From the beginning, different California well being insurers opposed the state takeover of the Medi-Cal drug program, partly as a result of it took away a line of enterprise. They had been much more livid when the state allowed certainly one of their largest rivals to seize the reins — particularly given its authorized entanglements.
The state Division of Well being Care Providers, which administers Medi-Cal, acknowledged to KHN in March that it’s investigating the corporate however declined to present specifics. The state is investigating Centene’s function in offering pharmacy advantages earlier than the state took the job from managed-care insurers.
“DHCS takes all allegations of fraud, waste, and abuse severely and investigates allegations when warranted,” division spokesperson Anthony Cava stated in a assertion.
A Sale within the Offing?
When Medi-Cal Rx debuted Jan. 1, hundreds of Californians couldn’t refill crucial — typically lifesaving — medicines for days or perhaps weeks. Docs, pharmacists, and sufferers calling for assist usually languished on maintain for as many as eight hours.
Magellan blamed the issues on workers shortages through the covid-19 omicron surge and lacking affected person information from insurance coverage. State well being officers went to nice lengths to fix the problems and appeared earlier than legislative committees to present lawmakers with assurances that the contractor wouldn’t be paid in full.
However Medi-Cal sufferers nonetheless face uncertainty.
Centene officers haven’t confirmed a sale. However it might align with the corporate’s current strikes to restructure its pharmacy operations within the face of state investigations — akin to in search of an outdoor firm to start managing its drug spending.
“When you inform a PBM they really have to behave, that’s when there’s no more cash in it. It’s time to go,” stated Antonio Ciaccia, president of drug-pricing watchdog 3 Axis Advisors, referring to companies generally known as pharmacy benefit managers.
Yet one more possession change in California’s drug program might deliver extra disruption to the state’s most susceptible residents, a few of whom are nonetheless having bother getting their medicine and specialty medical provides after Magellan’s rocky takeover.
“I don’t know what sort of instability that creates internally when there’s a change of this magnitude,” stated Linnea Koopmans, CEO of Native Well being Plans of California, which represents the state’s publicly run Medicaid insurers that compete in opposition to Centene. “It’s simply an open query.”

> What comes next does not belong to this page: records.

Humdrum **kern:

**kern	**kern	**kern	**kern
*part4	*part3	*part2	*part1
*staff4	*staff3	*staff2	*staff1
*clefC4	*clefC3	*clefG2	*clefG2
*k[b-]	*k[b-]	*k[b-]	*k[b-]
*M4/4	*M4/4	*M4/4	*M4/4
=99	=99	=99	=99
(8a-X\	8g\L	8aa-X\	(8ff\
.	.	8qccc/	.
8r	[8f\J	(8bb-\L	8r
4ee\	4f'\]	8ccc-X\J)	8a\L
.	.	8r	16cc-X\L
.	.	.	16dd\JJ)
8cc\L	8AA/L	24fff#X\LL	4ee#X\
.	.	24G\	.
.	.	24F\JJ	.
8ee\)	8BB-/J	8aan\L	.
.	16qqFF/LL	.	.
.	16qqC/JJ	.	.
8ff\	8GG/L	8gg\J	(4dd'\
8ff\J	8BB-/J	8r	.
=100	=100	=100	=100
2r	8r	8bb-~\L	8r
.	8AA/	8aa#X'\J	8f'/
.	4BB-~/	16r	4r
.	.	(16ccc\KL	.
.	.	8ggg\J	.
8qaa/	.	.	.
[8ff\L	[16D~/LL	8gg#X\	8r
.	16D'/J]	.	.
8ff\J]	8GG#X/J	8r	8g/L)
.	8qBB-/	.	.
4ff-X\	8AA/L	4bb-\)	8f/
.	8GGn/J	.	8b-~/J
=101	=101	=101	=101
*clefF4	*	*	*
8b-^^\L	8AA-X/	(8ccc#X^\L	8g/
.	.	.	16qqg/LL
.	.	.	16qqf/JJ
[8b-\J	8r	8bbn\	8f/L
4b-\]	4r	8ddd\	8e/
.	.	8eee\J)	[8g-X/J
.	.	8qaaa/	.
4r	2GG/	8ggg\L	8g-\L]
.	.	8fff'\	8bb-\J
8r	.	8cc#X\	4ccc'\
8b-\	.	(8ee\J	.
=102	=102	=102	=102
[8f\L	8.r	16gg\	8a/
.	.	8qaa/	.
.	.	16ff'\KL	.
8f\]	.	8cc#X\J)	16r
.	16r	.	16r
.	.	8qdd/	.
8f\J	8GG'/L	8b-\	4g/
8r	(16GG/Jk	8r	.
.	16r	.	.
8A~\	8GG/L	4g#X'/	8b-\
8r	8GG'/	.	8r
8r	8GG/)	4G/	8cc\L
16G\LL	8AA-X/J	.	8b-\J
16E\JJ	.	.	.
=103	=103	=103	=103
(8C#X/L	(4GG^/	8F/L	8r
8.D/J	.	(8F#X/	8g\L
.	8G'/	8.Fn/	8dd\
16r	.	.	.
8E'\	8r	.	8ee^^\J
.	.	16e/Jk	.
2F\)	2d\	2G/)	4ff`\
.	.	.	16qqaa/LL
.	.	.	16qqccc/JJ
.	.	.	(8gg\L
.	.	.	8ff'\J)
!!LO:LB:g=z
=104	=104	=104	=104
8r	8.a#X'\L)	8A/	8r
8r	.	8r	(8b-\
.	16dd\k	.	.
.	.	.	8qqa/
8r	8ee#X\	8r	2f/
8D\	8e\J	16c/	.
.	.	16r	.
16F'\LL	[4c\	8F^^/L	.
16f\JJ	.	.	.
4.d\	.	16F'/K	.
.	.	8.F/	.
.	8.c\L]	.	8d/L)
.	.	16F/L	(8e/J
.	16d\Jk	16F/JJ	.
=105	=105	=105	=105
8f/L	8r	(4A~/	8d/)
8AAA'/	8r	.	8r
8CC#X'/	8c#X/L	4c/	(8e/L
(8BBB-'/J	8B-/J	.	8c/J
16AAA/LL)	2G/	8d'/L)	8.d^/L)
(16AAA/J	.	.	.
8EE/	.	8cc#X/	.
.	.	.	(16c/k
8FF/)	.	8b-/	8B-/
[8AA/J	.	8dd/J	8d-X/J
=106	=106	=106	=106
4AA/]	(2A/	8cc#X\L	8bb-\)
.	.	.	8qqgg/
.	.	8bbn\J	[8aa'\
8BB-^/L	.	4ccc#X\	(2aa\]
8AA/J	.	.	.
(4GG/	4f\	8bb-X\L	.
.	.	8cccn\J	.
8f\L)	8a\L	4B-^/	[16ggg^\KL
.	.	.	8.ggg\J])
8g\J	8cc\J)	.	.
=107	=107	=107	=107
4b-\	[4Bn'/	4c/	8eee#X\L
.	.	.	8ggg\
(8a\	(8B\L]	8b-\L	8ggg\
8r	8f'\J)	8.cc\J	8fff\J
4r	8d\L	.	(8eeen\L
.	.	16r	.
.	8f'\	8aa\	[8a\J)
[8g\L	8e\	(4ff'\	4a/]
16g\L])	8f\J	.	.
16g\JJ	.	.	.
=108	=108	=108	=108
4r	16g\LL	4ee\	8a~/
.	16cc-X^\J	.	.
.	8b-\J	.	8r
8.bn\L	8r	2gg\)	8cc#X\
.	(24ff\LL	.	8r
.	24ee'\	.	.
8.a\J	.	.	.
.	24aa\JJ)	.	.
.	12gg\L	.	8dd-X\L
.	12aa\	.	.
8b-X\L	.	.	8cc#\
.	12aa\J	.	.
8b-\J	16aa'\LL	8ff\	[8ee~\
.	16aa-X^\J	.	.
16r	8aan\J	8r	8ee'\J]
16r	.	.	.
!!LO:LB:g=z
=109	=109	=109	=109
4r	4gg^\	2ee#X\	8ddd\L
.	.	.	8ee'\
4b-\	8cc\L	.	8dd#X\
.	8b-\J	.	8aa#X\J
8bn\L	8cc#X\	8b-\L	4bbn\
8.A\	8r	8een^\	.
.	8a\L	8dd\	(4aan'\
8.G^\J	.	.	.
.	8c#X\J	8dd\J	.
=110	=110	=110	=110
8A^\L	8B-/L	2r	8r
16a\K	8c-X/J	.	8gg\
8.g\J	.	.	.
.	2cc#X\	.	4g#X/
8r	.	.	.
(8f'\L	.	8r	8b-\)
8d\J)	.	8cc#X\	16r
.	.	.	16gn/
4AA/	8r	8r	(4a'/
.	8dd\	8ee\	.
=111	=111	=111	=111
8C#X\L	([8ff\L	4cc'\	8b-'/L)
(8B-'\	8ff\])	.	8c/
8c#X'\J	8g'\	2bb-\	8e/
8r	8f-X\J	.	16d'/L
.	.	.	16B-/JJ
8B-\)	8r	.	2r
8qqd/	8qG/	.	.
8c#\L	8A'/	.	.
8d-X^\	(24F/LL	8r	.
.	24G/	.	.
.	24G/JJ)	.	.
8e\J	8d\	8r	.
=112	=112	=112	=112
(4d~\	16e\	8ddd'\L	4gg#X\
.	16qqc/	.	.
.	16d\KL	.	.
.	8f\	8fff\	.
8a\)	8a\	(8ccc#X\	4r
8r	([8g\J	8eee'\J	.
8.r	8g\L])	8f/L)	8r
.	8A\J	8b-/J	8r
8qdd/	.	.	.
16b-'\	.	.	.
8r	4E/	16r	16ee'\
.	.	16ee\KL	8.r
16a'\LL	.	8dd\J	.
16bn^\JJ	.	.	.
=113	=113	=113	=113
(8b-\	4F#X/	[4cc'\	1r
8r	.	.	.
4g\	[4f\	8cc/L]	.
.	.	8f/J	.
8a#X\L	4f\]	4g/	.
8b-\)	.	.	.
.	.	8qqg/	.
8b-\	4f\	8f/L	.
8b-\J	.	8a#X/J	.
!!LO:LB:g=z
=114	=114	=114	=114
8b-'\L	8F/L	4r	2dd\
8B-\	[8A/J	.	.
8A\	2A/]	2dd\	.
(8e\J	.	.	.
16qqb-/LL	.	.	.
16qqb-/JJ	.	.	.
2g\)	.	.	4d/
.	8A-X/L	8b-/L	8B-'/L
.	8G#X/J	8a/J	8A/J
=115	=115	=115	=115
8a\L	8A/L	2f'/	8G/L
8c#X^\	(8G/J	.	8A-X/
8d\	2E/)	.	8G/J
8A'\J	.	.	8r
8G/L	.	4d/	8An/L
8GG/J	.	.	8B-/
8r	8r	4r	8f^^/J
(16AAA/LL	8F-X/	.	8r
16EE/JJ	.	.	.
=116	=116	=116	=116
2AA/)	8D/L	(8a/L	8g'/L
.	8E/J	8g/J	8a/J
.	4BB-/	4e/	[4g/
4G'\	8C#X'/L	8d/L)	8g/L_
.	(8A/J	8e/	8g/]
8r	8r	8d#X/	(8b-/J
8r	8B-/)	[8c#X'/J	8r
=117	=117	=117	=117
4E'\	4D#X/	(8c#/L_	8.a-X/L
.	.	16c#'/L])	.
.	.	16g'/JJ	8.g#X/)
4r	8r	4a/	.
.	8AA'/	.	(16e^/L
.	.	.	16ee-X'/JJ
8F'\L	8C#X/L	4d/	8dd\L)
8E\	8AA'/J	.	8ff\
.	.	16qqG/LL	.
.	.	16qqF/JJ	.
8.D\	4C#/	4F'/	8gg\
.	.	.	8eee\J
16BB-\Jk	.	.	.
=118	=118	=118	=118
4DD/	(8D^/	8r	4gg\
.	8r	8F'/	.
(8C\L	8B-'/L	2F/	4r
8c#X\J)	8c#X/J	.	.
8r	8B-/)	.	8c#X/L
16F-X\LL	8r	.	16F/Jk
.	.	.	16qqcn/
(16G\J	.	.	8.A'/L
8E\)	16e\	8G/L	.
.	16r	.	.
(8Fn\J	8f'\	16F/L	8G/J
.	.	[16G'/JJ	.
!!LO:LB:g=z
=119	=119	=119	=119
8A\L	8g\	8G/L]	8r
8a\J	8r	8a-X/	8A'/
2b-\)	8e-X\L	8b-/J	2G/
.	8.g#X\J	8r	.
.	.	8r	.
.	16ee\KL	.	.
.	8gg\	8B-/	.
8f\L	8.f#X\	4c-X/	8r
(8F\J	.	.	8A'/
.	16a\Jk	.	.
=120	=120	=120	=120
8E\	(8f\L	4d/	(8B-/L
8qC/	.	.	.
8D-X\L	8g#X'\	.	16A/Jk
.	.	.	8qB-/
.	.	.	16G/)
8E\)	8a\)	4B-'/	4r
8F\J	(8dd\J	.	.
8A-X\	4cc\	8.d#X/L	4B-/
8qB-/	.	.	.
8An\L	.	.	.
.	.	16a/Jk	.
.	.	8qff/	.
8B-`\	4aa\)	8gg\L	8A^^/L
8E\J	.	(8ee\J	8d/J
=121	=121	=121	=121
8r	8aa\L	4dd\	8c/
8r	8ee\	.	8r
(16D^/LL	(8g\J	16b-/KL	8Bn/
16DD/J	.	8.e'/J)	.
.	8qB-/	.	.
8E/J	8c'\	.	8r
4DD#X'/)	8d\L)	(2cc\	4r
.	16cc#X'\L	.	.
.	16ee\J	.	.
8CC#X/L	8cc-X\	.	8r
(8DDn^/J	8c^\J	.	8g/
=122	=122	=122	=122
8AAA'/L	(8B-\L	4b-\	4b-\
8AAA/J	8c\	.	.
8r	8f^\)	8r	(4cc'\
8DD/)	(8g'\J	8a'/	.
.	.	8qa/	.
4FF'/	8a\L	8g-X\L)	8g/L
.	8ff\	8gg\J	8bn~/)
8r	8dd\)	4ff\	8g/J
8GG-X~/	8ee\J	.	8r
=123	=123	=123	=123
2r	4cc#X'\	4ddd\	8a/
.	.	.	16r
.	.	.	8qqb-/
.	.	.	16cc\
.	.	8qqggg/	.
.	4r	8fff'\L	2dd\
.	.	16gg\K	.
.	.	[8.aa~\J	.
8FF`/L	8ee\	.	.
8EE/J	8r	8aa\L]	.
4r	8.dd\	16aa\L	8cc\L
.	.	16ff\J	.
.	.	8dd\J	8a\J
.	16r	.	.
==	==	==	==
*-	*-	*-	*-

Koopmans and different Centene critics acknowledge that California has lengthy relied on personal insurance coverage to supply medical and prescription drug protection to Medi-Cal enrollees and that the state shouldn’t be shocked by possession modifications that include consolidation within the well being care business. For instance, Centene has a historical past of taking on California contracts after an acquisition — it did so when it purchased Health Net in 2016.
However shopper advocates say the Centene fiasco makes it clear that the state should enhance oversight of company mergers if it chooses to hand over duty for public packages.
“In a perfect world, that is all backroom machinations that folks don’t discover — till they do, till there’s a drawback,” stated Anthony Wright, govt director of Well being Entry California, a shopper advocacy group. “It simply will increase the necessity to make it possible for that oversight is there, that accountability is there.”